Stocks climbed after Powell’s remarks. The yield on 10-year Treasuries declined and the dollar fell.
Fed officials responded last week to increasing inflation risks by pulling forward their expected timing and pace of interest-rate increases, from the current near-zero level, while also kicking off a discussion of when to taper asset purchases from their current $120 billion monthly pace at their policy meeting.
The quarterly projections showed 13 of 18 officials favored at least one rate increase by the end of 2023, versus seven in March. Eleven officials saw at least two hikes by the end of that year.
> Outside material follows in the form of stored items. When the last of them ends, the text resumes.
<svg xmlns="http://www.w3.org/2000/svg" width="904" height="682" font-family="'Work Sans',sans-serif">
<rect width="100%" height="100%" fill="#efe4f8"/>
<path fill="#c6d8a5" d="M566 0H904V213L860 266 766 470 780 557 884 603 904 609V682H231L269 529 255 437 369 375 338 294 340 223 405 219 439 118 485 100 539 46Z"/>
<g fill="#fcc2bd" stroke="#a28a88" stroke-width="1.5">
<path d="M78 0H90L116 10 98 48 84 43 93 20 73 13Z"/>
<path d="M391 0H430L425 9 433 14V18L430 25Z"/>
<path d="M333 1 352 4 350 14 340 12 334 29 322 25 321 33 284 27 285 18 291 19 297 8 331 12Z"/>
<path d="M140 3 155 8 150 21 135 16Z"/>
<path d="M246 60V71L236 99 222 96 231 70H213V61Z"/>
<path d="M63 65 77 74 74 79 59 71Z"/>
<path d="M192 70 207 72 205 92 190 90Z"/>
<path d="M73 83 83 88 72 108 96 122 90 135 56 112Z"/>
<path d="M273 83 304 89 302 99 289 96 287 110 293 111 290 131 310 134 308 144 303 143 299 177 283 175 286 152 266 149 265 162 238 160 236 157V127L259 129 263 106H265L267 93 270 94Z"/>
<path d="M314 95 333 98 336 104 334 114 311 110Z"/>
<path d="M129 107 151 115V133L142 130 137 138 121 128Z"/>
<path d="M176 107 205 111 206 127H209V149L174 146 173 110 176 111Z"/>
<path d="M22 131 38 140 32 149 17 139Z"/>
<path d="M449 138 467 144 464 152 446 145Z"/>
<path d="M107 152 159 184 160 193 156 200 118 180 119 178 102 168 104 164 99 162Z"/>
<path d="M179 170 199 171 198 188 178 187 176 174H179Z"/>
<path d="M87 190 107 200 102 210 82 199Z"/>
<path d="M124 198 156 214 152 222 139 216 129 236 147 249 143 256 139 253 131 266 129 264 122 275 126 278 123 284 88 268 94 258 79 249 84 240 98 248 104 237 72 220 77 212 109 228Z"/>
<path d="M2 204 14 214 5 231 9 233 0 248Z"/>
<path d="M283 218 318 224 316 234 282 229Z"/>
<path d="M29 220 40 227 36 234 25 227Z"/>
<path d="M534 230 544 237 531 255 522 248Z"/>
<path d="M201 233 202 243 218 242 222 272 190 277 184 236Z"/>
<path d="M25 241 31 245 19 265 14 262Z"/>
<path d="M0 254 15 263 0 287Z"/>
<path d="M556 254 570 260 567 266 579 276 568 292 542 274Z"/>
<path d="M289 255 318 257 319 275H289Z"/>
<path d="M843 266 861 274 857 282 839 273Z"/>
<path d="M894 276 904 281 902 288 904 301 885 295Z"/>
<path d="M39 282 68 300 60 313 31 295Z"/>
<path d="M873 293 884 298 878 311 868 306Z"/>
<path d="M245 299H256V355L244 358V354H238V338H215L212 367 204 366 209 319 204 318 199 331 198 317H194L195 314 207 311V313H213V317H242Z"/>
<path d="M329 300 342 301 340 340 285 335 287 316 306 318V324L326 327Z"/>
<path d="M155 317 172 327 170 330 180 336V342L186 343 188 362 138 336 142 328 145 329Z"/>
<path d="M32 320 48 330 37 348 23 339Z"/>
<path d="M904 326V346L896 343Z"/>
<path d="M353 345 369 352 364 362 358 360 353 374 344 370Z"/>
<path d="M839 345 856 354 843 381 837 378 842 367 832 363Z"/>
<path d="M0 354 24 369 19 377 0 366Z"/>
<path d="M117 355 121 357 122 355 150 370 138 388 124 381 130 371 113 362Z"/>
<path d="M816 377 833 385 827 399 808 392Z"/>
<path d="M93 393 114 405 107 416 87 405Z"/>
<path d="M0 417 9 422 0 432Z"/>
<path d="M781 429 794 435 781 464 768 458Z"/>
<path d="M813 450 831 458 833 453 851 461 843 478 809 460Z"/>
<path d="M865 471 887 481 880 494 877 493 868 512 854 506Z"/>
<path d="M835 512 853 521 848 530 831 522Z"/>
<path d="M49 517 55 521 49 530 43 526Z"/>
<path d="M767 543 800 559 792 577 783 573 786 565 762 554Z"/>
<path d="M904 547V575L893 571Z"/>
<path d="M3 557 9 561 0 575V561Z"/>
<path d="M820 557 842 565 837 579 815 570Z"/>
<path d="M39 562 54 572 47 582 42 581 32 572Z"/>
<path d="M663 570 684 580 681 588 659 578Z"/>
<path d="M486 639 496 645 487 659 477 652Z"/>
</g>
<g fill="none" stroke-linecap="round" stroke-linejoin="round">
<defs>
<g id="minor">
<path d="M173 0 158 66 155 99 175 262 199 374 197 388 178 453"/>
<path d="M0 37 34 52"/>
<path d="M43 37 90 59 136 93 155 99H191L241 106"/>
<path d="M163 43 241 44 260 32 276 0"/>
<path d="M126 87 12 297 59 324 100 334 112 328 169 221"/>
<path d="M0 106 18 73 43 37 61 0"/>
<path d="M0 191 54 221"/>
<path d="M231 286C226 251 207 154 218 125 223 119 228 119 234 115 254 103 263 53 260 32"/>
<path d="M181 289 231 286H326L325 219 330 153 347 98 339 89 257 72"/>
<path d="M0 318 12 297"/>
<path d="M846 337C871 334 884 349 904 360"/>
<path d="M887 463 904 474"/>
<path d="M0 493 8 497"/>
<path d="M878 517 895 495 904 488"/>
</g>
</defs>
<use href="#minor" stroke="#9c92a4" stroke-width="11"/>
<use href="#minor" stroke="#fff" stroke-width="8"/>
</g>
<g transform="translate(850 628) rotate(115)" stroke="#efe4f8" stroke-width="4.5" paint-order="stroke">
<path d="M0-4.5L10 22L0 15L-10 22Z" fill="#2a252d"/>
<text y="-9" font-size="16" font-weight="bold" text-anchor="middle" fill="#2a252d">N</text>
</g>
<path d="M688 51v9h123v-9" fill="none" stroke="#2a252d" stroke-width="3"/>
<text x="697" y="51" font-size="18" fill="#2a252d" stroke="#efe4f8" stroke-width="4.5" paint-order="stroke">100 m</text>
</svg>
In addition, seven of them saw a move as early as 2022, up from four.
The projections also showed that officials’ sense of risk and uncertainty around their inflation forecasts moved higher.
Powell said the Fed would be patient in waiting to lift borrowing costs.
“We will not raise interest rates preemptively because we think employment is too high, because we feared the possible onset of inflation,” he said. “We will wait for actual evidence of actual inflation or other imbalances.”
Powell’s term as chair is up in February and the White House has been quiet about his renomination prospects.
Representative Maxine Waters, the California Democrat who chairs the powerful House Financial Services Committee, praised Powell at the hearing, saying she was “very pleased” with the way Powell gave vocal support to fiscal packages and provided facilities to provide emergency credit.
Fed chairs are picked by the president and confirmed by the Senate, but Waters’ comments provide a marker for sentiment about Powell among progressives.